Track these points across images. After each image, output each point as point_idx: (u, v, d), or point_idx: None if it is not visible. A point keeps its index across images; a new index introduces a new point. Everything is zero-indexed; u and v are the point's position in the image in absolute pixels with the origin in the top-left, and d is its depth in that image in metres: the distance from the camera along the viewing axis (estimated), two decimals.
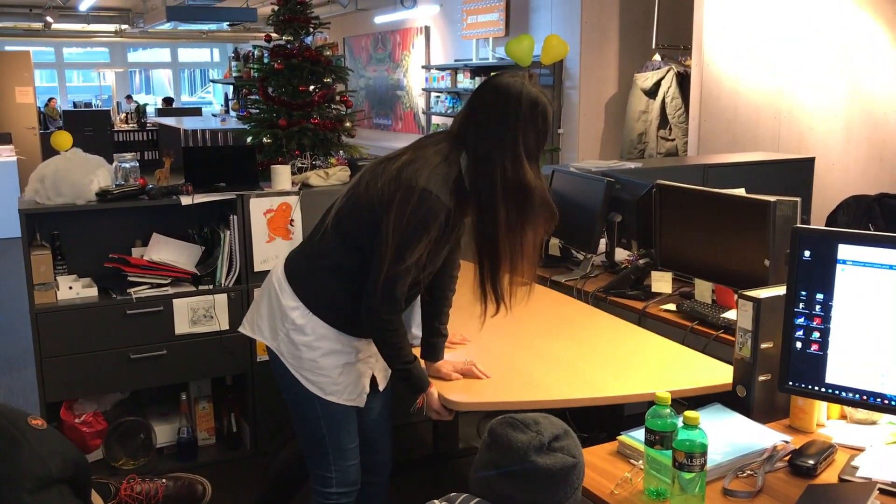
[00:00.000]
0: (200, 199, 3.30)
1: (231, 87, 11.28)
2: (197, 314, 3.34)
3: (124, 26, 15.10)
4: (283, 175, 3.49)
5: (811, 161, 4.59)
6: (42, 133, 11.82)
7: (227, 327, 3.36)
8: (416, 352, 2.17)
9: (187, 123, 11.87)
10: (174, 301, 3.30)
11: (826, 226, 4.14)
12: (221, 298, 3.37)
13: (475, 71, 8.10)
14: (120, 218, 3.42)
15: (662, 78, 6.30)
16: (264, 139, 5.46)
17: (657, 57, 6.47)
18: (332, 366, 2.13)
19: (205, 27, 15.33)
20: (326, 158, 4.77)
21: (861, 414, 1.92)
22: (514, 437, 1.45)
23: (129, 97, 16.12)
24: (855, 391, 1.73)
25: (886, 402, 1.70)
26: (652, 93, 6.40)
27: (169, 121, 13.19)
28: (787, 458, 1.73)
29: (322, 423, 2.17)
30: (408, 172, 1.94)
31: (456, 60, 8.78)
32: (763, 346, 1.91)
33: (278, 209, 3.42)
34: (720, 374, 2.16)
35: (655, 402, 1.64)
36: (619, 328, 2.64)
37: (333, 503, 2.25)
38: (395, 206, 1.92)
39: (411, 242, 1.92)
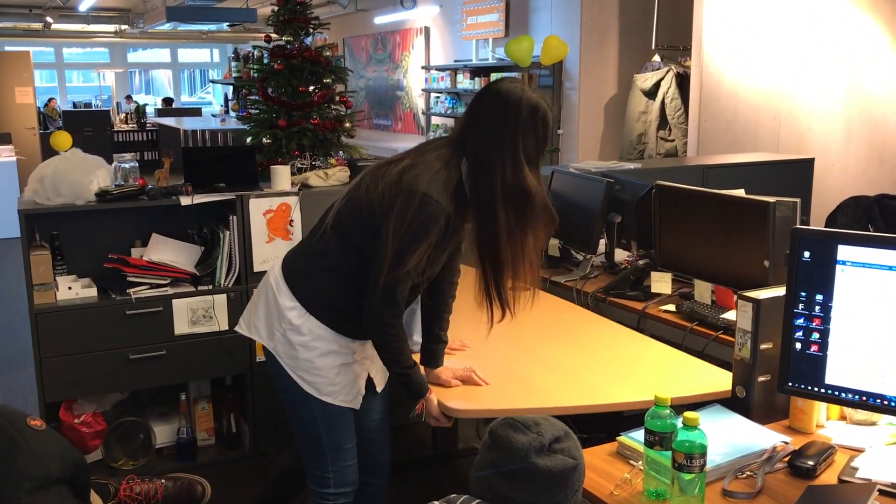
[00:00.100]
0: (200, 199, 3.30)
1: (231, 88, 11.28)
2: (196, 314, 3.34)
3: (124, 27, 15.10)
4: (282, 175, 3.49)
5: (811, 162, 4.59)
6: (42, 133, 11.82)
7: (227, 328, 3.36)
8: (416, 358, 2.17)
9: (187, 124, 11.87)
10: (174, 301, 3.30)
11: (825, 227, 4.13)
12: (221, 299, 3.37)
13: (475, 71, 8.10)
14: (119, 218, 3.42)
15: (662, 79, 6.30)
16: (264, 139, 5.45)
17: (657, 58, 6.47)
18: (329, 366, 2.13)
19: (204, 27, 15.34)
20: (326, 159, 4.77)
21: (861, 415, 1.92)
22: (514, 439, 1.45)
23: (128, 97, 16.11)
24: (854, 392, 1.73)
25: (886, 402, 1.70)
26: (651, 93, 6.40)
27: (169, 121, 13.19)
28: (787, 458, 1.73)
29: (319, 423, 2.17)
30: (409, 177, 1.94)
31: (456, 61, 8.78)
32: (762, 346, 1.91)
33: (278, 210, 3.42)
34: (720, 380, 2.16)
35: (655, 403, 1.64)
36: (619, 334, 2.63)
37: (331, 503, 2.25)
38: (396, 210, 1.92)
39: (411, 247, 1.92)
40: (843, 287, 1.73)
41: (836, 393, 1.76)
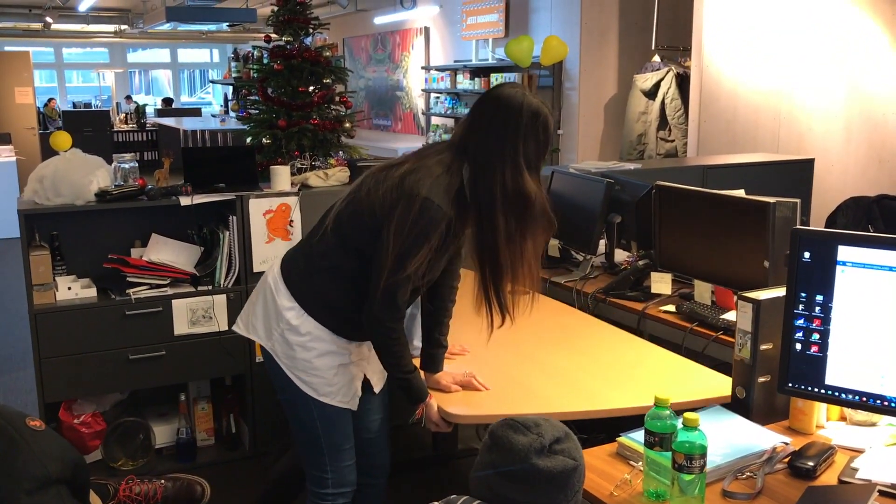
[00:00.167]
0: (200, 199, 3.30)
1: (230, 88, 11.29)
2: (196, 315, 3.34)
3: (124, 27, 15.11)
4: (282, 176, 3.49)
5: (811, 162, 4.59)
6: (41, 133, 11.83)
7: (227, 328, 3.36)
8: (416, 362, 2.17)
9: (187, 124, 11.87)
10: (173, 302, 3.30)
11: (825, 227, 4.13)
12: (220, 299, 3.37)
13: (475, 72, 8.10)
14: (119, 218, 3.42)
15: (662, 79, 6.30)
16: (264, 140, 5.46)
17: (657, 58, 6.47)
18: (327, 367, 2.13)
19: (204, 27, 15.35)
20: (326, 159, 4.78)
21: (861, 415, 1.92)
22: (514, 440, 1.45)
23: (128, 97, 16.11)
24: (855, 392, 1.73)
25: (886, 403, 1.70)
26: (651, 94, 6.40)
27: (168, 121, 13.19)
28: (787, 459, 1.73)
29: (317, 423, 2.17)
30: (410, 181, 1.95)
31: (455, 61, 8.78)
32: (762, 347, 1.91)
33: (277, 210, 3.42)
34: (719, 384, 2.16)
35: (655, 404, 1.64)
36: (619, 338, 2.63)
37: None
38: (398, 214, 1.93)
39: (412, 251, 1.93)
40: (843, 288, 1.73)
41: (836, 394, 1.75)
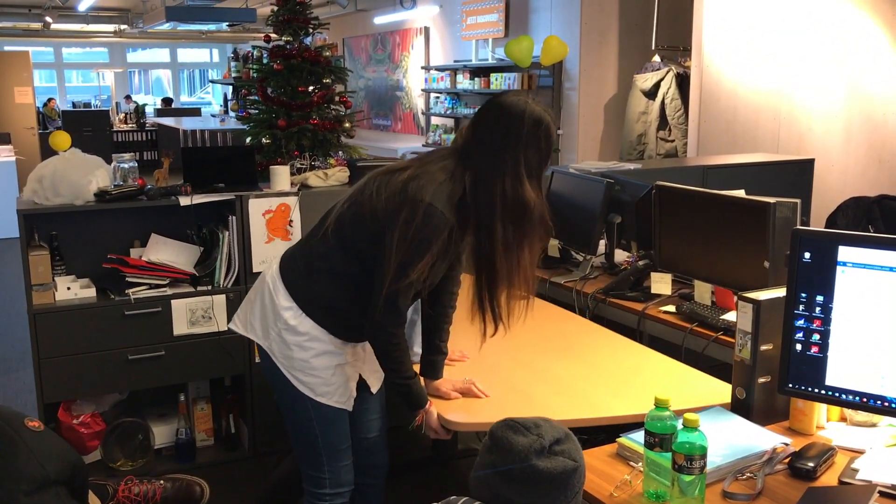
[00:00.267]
▬▬▬▬▬▬▬▬▬▬
Exercise instructions: Write down again, exactly as given, only the lines above that fall from the line with "29: (322, 423, 2.17)" to the line with "39: (411, 242, 1.92)", inclusive.

Task solution:
29: (322, 423, 2.17)
30: (408, 172, 1.94)
31: (456, 60, 8.78)
32: (763, 346, 1.91)
33: (278, 209, 3.42)
34: (720, 374, 2.16)
35: (655, 402, 1.64)
36: (619, 328, 2.64)
37: (333, 503, 2.25)
38: (395, 206, 1.92)
39: (411, 242, 1.92)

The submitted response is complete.